• [TASK TO COMPLETE] Unless it is a picture, every line from the start of the entries through the line with "24: (405, 402, 1.34)" must be retyped exactly.

Saved data entries
□ □ □ □ □

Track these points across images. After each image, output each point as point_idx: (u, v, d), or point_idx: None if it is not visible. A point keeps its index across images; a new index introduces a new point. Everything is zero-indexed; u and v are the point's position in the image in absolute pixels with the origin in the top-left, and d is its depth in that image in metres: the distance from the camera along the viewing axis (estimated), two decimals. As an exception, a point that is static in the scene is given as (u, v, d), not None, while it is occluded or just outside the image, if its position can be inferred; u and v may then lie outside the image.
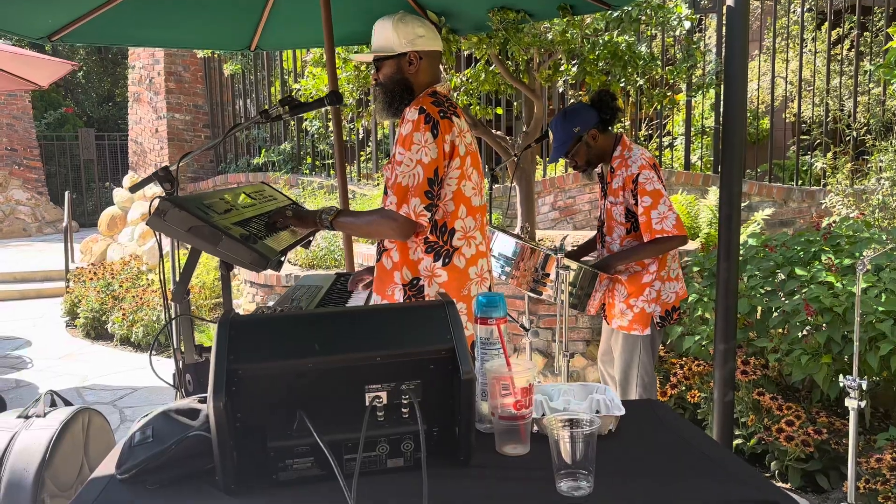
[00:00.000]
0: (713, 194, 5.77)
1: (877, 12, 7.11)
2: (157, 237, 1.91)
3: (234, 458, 1.27)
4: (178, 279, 2.02)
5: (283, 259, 1.95)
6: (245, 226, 2.04)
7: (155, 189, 2.51)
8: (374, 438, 1.32)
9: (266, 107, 4.96)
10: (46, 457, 2.32)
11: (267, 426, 1.30)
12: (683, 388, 3.88)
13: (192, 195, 2.05)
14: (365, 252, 5.43)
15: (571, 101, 7.47)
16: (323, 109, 6.11)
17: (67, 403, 2.69)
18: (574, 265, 3.00)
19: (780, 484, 3.38)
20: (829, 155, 6.39)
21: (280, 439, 1.29)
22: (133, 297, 6.56)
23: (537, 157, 5.43)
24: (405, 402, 1.34)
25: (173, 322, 2.10)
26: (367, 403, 1.33)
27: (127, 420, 4.49)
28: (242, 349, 1.29)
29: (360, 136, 8.13)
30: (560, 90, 7.24)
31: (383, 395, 1.34)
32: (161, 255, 1.96)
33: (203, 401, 1.49)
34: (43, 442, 2.34)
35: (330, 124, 6.84)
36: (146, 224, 1.82)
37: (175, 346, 2.13)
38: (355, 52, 4.58)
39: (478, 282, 2.31)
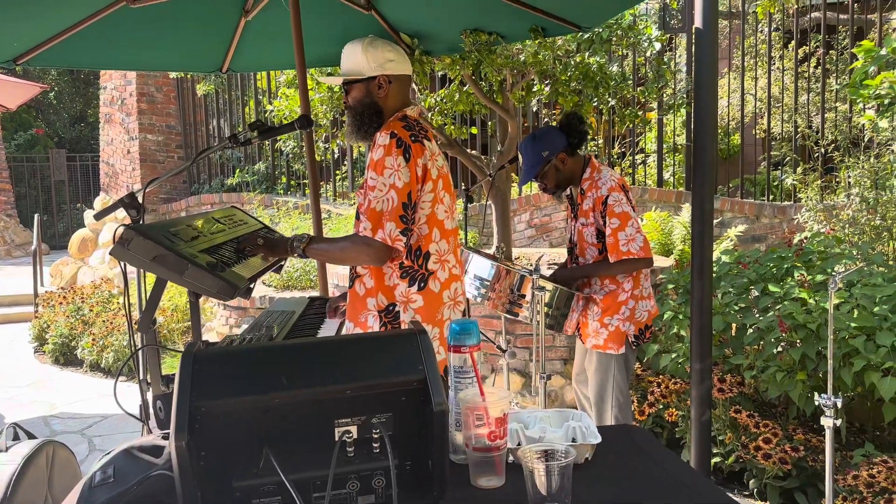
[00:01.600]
0: (686, 211, 5.82)
1: (841, 31, 7.26)
2: (122, 266, 1.86)
3: (199, 499, 1.23)
4: (144, 307, 1.97)
5: (251, 286, 1.90)
6: (214, 253, 2.00)
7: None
8: (344, 475, 1.28)
9: (239, 129, 4.91)
10: (8, 493, 2.24)
11: (232, 465, 1.25)
12: (661, 406, 3.88)
13: (159, 223, 2.01)
14: (341, 273, 5.38)
15: (546, 120, 7.52)
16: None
17: (31, 436, 2.61)
18: (550, 286, 2.99)
19: (758, 502, 3.37)
20: (799, 171, 6.48)
21: (245, 478, 1.24)
22: (103, 321, 6.44)
23: (513, 175, 5.45)
24: (376, 436, 1.30)
25: (139, 352, 2.05)
26: (337, 438, 1.29)
27: (96, 449, 4.37)
28: (206, 384, 1.25)
29: (336, 156, 8.10)
30: (534, 109, 7.28)
31: (353, 429, 1.30)
32: (126, 284, 1.91)
33: (167, 437, 1.44)
34: (4, 478, 2.26)
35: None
36: (109, 254, 1.77)
37: (141, 378, 2.07)
38: (328, 74, 4.57)
39: (451, 305, 2.29)
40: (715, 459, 3.53)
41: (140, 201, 2.01)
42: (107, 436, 4.58)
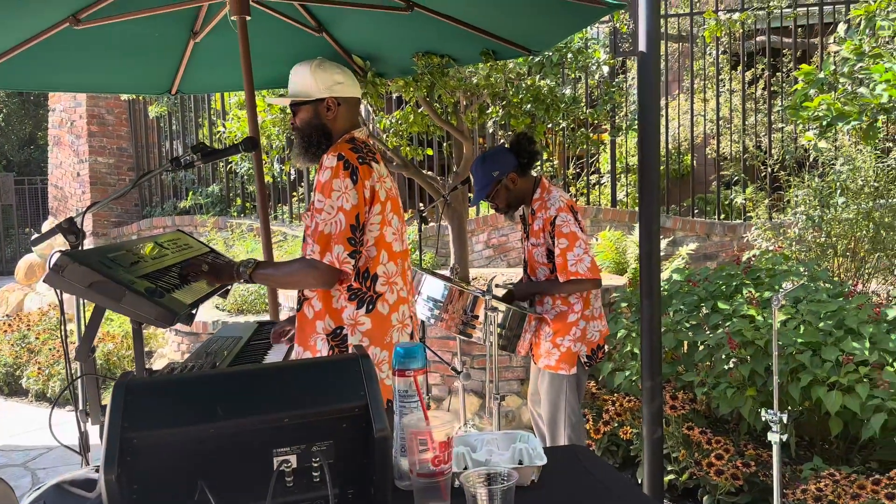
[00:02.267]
0: (638, 231, 5.90)
1: (786, 54, 7.49)
2: (58, 294, 1.81)
3: (130, 535, 1.18)
4: (82, 336, 1.91)
5: (194, 312, 1.86)
6: (157, 278, 1.95)
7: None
8: (283, 505, 1.25)
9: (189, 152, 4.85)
10: (-61, 532, 2.14)
11: (165, 498, 1.21)
12: (616, 424, 3.90)
13: (97, 248, 1.96)
14: (295, 296, 5.32)
15: (501, 140, 7.58)
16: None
17: (-34, 472, 2.50)
18: (502, 306, 2.99)
19: (712, 518, 3.40)
20: (749, 190, 6.64)
21: (180, 512, 1.20)
22: (50, 349, 6.25)
23: (469, 196, 5.47)
24: (316, 464, 1.27)
25: (79, 381, 1.99)
26: (275, 468, 1.26)
27: (40, 483, 4.21)
28: (138, 415, 1.21)
29: (293, 177, 8.04)
30: (490, 131, 7.34)
31: (292, 458, 1.27)
32: (63, 312, 1.85)
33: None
34: (-66, 516, 2.16)
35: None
36: (43, 281, 1.72)
37: (80, 408, 2.01)
38: (280, 96, 4.54)
39: (399, 328, 2.27)
40: (669, 477, 3.56)
41: (79, 226, 1.96)
42: (52, 468, 4.43)
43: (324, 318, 2.22)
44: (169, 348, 5.92)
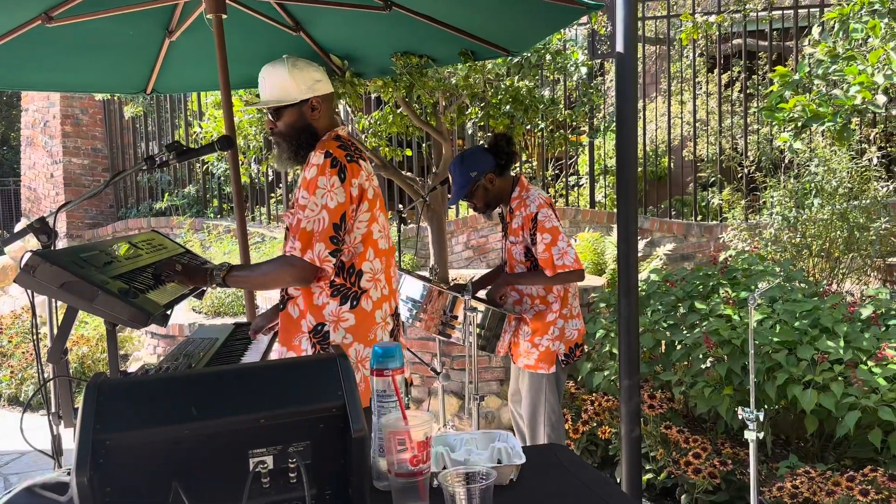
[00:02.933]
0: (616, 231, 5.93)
1: (762, 57, 7.58)
2: (30, 295, 1.77)
3: (102, 538, 1.16)
4: (54, 337, 1.88)
5: (168, 313, 1.84)
6: (131, 278, 1.93)
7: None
8: (259, 507, 1.23)
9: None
10: None
11: (139, 501, 1.19)
12: (595, 424, 3.91)
13: (70, 248, 1.93)
14: (273, 296, 5.28)
15: (481, 141, 7.59)
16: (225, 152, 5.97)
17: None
18: (482, 307, 2.99)
19: (690, 517, 3.42)
20: (726, 191, 6.70)
21: (154, 514, 1.18)
22: (23, 353, 6.14)
23: (449, 196, 5.46)
24: (293, 465, 1.26)
25: (51, 383, 1.95)
26: (251, 469, 1.24)
27: (12, 488, 4.14)
28: (111, 417, 1.19)
29: (270, 179, 7.98)
30: (469, 131, 7.35)
31: (269, 459, 1.26)
32: (34, 313, 1.82)
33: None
34: None
35: (236, 167, 6.68)
36: (14, 281, 1.68)
37: (53, 411, 1.97)
38: (257, 96, 4.51)
39: (382, 326, 2.26)
40: (647, 476, 3.58)
41: (51, 226, 1.93)
42: (25, 473, 4.35)
43: (305, 315, 2.20)
44: (145, 351, 5.85)
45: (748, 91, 7.04)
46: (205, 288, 2.31)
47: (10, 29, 3.13)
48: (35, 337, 1.86)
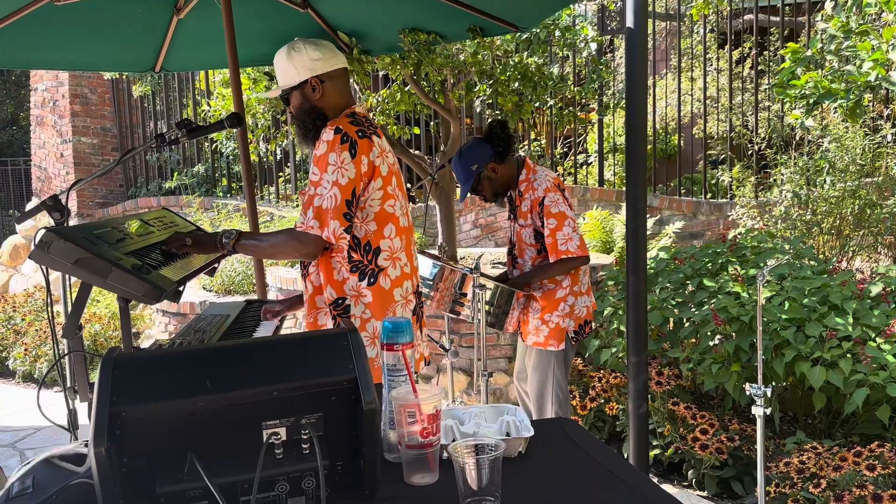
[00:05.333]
0: (625, 209, 5.92)
1: (774, 33, 7.50)
2: (45, 271, 1.79)
3: (121, 507, 1.19)
4: (69, 313, 1.90)
5: (181, 289, 1.86)
6: (143, 255, 1.94)
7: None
8: (273, 477, 1.26)
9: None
10: (-73, 511, 2.14)
11: (155, 471, 1.21)
12: (602, 401, 3.93)
13: (83, 224, 1.94)
14: (284, 276, 5.31)
15: (489, 119, 7.56)
16: (234, 130, 5.98)
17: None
18: (490, 284, 3.00)
19: (697, 492, 3.45)
20: (736, 169, 6.66)
21: (170, 484, 1.21)
22: (36, 330, 6.22)
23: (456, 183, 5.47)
24: (305, 437, 1.28)
25: (66, 359, 1.98)
26: (264, 440, 1.26)
27: (31, 460, 4.21)
28: (126, 389, 1.21)
29: (279, 157, 7.99)
30: (478, 109, 7.32)
31: (282, 430, 1.28)
32: (49, 289, 1.84)
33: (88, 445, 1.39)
34: (-78, 495, 2.16)
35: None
36: (29, 257, 1.71)
37: (68, 386, 2.00)
38: (266, 74, 4.50)
39: (402, 304, 2.27)
40: (655, 451, 3.61)
41: (64, 203, 1.95)
42: (40, 448, 4.42)
43: (324, 290, 2.21)
44: (156, 329, 5.91)
45: (759, 67, 6.97)
46: (216, 266, 2.33)
47: (19, 7, 3.13)
48: (50, 313, 1.89)
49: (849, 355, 3.19)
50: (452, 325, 4.44)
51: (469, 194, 3.18)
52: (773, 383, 3.50)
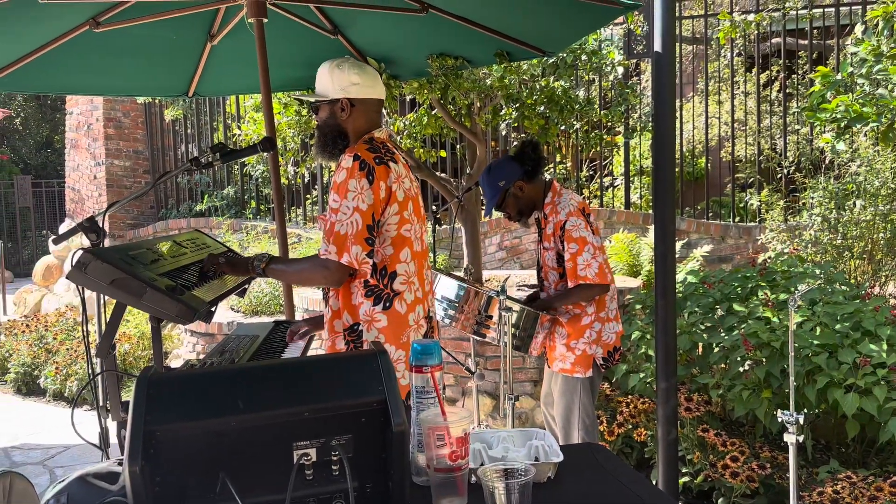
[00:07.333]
0: (653, 232, 5.88)
1: (802, 56, 7.46)
2: (80, 291, 1.83)
3: (153, 526, 1.20)
4: (103, 333, 1.94)
5: (213, 310, 1.89)
6: (176, 276, 1.98)
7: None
8: (303, 498, 1.26)
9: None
10: (-39, 526, 2.18)
11: (188, 490, 1.23)
12: (630, 426, 3.89)
13: (119, 246, 1.99)
14: (311, 297, 5.35)
15: (514, 142, 7.59)
16: (265, 154, 6.07)
17: (-12, 468, 2.54)
18: (516, 307, 3.00)
19: (727, 521, 3.38)
20: (764, 192, 6.60)
21: (202, 503, 1.22)
22: (67, 349, 6.31)
23: (482, 198, 5.48)
24: (335, 458, 1.29)
25: (98, 378, 2.01)
26: (295, 461, 1.27)
27: (65, 477, 4.26)
28: (161, 409, 1.23)
29: (307, 180, 8.08)
30: (503, 132, 7.35)
31: (312, 451, 1.28)
32: (84, 309, 1.88)
33: (122, 463, 1.41)
34: (-43, 511, 2.19)
35: (273, 169, 6.77)
36: (66, 277, 1.74)
37: (101, 404, 2.03)
38: (297, 100, 4.57)
39: (415, 328, 2.28)
40: (684, 479, 3.55)
41: (100, 225, 1.99)
42: (69, 466, 4.47)
43: (342, 315, 2.23)
44: (184, 349, 5.97)
45: (787, 91, 6.93)
46: (246, 287, 2.37)
47: (60, 34, 3.23)
48: (84, 332, 1.92)
49: (883, 382, 3.13)
50: (477, 348, 4.43)
51: (494, 213, 3.19)
52: (806, 410, 3.44)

□ □ □ □ □

• [ANSWER FOR THE TASK]
Track these points across images. After each image, output each point as point_idx: (u, v, d), or point_idx: None if it is not visible. A point keeps its index across images; a new index introduces a new point. Everything is zero-indexed; u and v are the point's position in the image in absolute pixels with the origin in the top-left, and d is its depth in that image in metres: the distance from the camera along the viewing axis (estimated), two decimals. As an exception, a point that is static in the scene is given as (u, v, d), not None, while it is occluded or just outside the image, if its position can be inferred; u and v may then lie outside the image.
[00:00.000]
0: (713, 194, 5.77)
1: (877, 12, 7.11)
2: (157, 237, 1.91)
3: (234, 458, 1.27)
4: (178, 279, 2.02)
5: (283, 259, 1.95)
6: (245, 226, 2.04)
7: (155, 189, 2.51)
8: (374, 438, 1.32)
9: (266, 107, 4.96)
10: (46, 457, 2.32)
11: (267, 426, 1.30)
12: (683, 388, 3.88)
13: (192, 195, 2.05)
14: (365, 252, 5.43)
15: (571, 101, 7.47)
16: (323, 109, 6.11)
17: (67, 403, 2.69)
18: (574, 265, 3.00)
19: (780, 484, 3.38)
20: (829, 155, 6.39)
21: (280, 439, 1.29)
22: (133, 297, 6.56)
23: (537, 157, 5.43)
24: (405, 402, 1.34)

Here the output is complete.